Yunnan snub-nosed monkeys 

The population of a rare snub-nosed monkey species in a southwest China nature reserve has nearly tripled over the past 26 years, Xie Hongfang, chief of the reserve's administration bureau, said Monday.

The population of the Yunnan snub-nosed monkeys in the Baima Snow Mountain Nature Reserve has seen growth from 500 in 1983 to about 1,300 now with the steady improvement of the ecological environment and a poaching crackdown.

More than 60 percent of the Yunnan snub-nosed monkeys live in the 190,000 hectare Baima Snow Mountain Nature Reserve in Diqing Tibetan Autonomous Prefecture, Yunnan.

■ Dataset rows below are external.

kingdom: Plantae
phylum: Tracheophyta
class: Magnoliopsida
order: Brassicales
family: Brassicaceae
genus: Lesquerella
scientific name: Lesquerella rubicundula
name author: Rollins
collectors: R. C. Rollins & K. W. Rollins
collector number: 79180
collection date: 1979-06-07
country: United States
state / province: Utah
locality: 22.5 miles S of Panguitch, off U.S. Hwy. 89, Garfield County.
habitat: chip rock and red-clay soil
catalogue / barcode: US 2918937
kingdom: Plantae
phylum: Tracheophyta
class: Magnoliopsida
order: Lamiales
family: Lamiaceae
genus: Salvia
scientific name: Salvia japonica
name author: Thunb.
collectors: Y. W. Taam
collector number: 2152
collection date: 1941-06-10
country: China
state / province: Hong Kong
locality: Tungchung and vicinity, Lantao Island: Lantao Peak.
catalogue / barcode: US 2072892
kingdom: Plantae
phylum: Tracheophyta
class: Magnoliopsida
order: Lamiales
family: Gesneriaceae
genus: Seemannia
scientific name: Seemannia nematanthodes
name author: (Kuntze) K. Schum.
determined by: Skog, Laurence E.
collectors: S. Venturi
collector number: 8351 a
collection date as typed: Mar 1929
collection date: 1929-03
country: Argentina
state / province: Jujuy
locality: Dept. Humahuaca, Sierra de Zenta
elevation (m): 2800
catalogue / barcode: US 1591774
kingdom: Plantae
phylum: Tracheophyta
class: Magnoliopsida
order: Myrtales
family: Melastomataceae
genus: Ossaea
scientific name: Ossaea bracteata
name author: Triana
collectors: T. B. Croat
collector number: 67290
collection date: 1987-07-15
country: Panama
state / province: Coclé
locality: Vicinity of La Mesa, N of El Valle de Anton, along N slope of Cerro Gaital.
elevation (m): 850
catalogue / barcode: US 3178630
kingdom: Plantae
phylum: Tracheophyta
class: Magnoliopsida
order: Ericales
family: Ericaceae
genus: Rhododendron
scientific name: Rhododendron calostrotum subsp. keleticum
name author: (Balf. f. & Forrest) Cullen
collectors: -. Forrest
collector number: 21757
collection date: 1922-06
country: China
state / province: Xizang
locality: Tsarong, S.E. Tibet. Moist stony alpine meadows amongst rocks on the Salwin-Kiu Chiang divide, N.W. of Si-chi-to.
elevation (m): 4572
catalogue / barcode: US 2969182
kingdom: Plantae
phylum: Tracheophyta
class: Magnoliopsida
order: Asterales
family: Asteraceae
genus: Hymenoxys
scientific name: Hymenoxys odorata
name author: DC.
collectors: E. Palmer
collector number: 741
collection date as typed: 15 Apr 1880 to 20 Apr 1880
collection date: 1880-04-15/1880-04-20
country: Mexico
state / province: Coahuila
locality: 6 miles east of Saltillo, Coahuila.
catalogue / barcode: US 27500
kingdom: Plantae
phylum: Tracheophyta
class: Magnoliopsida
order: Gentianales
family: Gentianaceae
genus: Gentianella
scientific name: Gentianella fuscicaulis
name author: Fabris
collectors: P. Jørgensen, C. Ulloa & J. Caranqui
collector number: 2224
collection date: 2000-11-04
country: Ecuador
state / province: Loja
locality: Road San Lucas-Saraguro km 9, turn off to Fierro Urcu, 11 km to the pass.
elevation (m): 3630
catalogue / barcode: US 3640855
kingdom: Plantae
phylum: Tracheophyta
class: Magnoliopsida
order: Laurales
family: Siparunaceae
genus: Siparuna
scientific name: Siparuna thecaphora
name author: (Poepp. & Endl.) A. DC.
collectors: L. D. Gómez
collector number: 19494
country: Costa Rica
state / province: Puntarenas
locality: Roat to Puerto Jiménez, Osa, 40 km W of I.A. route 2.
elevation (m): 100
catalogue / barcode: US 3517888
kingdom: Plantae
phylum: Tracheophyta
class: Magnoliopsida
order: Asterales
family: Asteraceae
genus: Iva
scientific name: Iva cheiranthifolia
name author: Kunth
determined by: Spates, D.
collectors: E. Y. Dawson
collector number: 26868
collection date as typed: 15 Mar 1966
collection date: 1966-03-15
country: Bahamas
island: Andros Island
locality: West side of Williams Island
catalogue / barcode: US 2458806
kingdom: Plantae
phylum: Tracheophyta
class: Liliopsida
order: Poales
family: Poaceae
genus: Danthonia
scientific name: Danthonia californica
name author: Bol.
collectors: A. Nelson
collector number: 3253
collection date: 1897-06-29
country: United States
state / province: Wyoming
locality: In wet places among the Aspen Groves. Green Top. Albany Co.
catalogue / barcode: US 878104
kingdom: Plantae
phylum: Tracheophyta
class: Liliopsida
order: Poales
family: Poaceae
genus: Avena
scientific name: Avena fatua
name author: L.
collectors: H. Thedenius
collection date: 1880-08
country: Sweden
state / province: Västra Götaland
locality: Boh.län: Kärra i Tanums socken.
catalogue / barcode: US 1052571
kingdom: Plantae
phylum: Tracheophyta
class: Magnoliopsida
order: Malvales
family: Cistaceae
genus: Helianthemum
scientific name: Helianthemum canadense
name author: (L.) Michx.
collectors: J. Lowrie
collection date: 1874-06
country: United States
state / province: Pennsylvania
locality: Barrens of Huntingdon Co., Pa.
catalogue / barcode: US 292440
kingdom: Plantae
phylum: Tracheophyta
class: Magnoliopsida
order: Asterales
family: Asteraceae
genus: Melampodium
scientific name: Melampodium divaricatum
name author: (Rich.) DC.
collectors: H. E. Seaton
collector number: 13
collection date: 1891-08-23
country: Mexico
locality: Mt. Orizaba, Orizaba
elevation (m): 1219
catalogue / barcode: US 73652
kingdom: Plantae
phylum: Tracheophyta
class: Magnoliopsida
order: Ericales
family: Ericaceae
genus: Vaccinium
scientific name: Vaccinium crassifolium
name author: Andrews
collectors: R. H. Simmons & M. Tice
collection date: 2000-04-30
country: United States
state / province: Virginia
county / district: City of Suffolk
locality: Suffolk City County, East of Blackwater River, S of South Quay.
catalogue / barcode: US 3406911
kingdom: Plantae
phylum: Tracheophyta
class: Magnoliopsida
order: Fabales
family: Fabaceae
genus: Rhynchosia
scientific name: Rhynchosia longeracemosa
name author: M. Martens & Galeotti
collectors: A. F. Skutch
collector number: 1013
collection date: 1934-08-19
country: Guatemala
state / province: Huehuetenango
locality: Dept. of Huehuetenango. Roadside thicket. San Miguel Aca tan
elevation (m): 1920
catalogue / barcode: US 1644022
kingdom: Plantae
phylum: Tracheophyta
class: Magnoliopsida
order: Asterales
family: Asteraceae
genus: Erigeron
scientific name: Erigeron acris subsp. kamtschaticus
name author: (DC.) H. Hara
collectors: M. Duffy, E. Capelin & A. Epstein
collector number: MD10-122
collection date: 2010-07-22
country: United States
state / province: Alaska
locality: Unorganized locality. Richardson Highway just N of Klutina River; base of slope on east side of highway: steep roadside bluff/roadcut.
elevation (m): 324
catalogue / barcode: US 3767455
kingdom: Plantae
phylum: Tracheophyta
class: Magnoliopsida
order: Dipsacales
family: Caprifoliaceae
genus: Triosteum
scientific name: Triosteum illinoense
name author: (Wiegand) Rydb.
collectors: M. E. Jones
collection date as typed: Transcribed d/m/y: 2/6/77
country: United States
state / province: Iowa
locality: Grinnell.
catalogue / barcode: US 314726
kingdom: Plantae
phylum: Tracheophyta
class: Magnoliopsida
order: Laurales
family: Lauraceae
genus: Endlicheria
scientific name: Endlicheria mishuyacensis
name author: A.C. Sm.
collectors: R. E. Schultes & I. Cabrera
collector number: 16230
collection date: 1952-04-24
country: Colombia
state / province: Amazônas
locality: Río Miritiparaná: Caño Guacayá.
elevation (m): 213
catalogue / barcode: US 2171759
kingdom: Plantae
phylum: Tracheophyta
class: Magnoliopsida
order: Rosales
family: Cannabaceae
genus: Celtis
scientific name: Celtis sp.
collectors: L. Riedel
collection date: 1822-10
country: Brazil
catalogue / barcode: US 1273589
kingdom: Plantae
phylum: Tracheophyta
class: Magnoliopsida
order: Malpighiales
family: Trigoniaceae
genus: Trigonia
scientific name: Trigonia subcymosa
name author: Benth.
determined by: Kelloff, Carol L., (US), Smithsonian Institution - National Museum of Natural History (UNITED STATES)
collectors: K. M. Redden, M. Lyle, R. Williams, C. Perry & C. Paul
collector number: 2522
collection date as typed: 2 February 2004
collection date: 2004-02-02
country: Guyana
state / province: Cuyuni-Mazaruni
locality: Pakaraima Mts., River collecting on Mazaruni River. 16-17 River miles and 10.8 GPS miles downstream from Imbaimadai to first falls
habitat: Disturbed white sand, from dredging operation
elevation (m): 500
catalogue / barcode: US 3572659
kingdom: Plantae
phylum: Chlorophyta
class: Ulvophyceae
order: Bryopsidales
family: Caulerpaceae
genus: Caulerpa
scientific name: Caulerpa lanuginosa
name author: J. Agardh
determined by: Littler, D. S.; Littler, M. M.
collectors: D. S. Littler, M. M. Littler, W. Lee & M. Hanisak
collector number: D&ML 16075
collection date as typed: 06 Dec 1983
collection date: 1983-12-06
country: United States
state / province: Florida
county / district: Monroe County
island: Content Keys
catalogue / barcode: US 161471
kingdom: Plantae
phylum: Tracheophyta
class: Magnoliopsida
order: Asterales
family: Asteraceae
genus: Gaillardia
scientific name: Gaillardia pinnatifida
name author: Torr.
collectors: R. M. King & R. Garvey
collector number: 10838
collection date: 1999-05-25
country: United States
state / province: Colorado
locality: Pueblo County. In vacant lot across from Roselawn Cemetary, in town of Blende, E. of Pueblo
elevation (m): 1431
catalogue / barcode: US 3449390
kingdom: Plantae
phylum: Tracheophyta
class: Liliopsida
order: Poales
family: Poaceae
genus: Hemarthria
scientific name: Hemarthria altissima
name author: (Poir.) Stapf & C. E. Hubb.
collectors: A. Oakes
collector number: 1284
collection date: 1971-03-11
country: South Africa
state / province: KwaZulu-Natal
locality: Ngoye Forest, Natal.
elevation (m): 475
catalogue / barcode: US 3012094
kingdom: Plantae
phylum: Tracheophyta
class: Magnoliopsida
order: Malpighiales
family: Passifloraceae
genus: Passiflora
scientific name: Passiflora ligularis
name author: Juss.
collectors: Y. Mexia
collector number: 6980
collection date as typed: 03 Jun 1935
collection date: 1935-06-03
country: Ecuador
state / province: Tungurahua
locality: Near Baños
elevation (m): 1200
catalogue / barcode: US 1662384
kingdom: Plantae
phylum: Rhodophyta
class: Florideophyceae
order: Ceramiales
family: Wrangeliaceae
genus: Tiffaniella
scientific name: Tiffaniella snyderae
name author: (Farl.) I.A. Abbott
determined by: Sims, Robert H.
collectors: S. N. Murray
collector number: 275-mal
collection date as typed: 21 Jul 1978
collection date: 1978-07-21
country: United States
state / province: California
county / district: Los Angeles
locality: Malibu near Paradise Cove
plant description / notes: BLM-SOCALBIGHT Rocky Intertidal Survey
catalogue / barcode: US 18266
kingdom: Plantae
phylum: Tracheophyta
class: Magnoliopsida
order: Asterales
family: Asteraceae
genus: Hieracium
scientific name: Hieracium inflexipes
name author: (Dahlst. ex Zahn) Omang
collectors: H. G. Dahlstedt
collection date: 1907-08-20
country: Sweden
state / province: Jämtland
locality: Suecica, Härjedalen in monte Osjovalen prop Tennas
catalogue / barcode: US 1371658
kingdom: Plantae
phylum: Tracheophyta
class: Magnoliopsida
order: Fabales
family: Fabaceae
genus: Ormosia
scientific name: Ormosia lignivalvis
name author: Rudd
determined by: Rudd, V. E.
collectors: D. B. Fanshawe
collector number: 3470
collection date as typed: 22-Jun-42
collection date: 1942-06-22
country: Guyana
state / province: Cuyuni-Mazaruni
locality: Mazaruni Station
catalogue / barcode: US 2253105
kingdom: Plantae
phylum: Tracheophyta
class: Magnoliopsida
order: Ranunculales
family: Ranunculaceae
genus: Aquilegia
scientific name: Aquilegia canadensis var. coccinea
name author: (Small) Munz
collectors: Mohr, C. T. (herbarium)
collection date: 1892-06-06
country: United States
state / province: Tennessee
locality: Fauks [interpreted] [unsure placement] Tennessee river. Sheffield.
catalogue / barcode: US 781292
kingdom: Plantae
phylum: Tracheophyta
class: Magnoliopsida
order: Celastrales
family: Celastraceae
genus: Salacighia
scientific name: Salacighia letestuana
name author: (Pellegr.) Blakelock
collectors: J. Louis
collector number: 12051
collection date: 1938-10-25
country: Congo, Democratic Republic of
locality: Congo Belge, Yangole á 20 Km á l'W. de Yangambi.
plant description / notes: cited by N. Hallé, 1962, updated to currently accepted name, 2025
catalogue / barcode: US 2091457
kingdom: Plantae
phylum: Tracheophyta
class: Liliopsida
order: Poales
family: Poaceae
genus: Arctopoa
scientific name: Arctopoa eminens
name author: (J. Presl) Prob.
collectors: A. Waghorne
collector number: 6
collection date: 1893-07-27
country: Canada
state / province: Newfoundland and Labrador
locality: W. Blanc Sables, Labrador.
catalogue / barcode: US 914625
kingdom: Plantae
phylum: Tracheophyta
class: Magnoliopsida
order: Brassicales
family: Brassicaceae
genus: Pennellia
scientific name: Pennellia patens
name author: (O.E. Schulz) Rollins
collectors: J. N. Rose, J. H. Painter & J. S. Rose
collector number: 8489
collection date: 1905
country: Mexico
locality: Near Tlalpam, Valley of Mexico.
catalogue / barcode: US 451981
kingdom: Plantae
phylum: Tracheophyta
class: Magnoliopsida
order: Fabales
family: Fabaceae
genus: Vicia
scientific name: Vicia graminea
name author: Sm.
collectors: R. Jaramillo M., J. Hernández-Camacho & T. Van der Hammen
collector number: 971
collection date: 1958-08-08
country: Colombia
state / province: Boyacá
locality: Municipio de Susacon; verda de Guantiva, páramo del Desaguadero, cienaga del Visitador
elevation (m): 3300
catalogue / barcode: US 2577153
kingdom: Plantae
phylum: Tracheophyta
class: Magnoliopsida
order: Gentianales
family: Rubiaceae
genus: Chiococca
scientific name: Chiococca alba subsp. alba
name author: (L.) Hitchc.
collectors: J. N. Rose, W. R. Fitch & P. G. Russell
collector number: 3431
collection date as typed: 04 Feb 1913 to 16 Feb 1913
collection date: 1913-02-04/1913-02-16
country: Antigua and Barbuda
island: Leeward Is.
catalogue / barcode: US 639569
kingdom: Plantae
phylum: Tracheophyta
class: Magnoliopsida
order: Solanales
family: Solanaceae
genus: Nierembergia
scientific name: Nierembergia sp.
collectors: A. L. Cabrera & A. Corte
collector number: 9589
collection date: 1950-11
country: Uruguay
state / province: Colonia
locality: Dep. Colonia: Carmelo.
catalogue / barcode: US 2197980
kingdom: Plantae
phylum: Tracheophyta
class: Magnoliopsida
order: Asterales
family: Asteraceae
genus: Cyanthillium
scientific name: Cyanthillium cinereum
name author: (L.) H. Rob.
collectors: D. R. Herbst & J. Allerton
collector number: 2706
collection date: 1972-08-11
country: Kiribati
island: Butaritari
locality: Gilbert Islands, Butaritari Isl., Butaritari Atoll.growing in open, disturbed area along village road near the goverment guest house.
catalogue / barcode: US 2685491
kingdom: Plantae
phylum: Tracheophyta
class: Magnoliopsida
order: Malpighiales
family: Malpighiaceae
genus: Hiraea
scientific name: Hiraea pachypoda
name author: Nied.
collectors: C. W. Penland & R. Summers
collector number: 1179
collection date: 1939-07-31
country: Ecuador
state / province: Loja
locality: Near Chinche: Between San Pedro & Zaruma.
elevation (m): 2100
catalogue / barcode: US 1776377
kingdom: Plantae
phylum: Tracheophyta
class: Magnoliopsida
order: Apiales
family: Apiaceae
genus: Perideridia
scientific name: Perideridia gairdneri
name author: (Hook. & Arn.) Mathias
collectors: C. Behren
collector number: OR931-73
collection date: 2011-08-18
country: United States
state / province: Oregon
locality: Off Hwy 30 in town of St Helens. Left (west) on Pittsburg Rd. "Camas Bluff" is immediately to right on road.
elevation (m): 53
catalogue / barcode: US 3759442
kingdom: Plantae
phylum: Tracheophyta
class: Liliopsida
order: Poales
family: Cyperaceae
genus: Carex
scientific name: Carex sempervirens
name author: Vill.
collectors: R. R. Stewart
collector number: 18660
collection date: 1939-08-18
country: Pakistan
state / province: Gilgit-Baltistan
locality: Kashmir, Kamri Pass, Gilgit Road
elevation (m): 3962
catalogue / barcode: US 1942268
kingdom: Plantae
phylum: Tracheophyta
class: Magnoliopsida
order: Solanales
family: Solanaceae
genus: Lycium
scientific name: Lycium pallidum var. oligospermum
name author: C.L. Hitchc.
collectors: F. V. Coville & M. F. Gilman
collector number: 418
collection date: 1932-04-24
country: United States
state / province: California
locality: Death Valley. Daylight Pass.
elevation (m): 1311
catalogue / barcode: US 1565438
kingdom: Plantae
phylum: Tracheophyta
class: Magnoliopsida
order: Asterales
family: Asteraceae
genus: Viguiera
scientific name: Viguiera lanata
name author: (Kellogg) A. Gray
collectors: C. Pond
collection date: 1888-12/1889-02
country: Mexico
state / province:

The monkey, on the country's top protection list, is one of the three types of endangered snub-nosed monkeys which make their home in southwest China - Sichuan, Yunnan and Guizhou. The Yunnan monkey currently has a population of about 2,000, mainly in Diqing and part of neighboring Tibet Autonomous Region.

"In recent years, the number of the Yunnan monkeys here has been increasing by some 30 to 40 every year," said He Xinming, a nature reserve clerk in the Weixi County.

He said currently he frequently saw the wild monkeys playing near a local township seat but they were rarely seen by visitors, even five years ago.